#### PROBLEM REQUIREMENTS
Transcribe the listing below exactly, leaving out each image.
*** Opening DATA EXTRACT ***
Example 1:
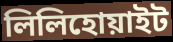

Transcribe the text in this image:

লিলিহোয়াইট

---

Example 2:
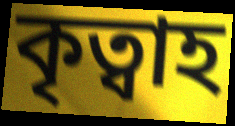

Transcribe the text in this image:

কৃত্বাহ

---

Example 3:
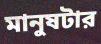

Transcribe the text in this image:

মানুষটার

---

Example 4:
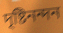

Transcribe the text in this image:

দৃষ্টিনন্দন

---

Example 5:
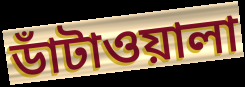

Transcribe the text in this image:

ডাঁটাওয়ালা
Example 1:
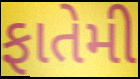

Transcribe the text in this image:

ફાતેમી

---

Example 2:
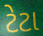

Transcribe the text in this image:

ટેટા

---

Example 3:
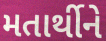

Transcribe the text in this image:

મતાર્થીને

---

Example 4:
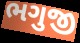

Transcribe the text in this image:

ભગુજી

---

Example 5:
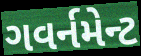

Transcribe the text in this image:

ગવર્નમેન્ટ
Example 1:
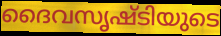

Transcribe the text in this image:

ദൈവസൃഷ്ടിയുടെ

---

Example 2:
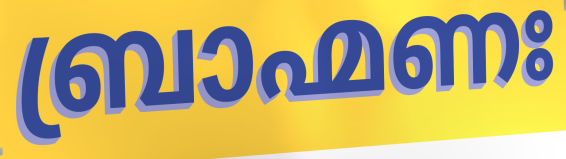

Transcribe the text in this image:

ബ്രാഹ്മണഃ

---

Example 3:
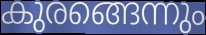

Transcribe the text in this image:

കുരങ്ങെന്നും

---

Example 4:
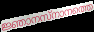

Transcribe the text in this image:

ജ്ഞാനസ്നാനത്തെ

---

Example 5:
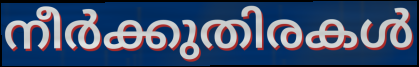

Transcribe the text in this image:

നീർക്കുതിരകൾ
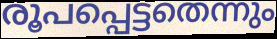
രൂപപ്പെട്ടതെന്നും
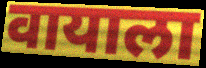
*** Closing DATA EXTRACT ***
#### SOLVED EXERCISE
Example 1:

Transcribe the text in this image:

লিলিহোয়াইট

---

Example 2:

Transcribe the text in this image:

কৃত্বাহ

---

Example 3:

Transcribe the text in this image:

মানুষটার

---

Example 4:

Transcribe the text in this image:

দৃষ্টিনন্দন

---

Example 5:

Transcribe the text in this image:

ডাঁটাওয়ালা
Example 1:

Transcribe the text in this image:

ફાતેમી

---

Example 2:

Transcribe the text in this image:

ટેટા

---

Example 3:

Transcribe the text in this image:

મતાર્થીને

---

Example 4:

Transcribe the text in this image:

ભગુજી

---

Example 5:

Transcribe the text in this image:

ગવર્નમેન્ટ
Example 1:

Transcribe the text in this image:

ദൈവസൃഷ്ടിയുടെ

---

Example 2:

Transcribe the text in this image:

ബ്രാഹ്മണഃ

---

Example 3:

Transcribe the text in this image:

കുരങ്ങെന്നും

---

Example 4:

Transcribe the text in this image:

ജ്ഞാനസ്നാനത്തെ

---

Example 5:

Transcribe the text in this image:

നീർക്കുതിരകൾ
രൂപപ്പെട്ടതെന്നും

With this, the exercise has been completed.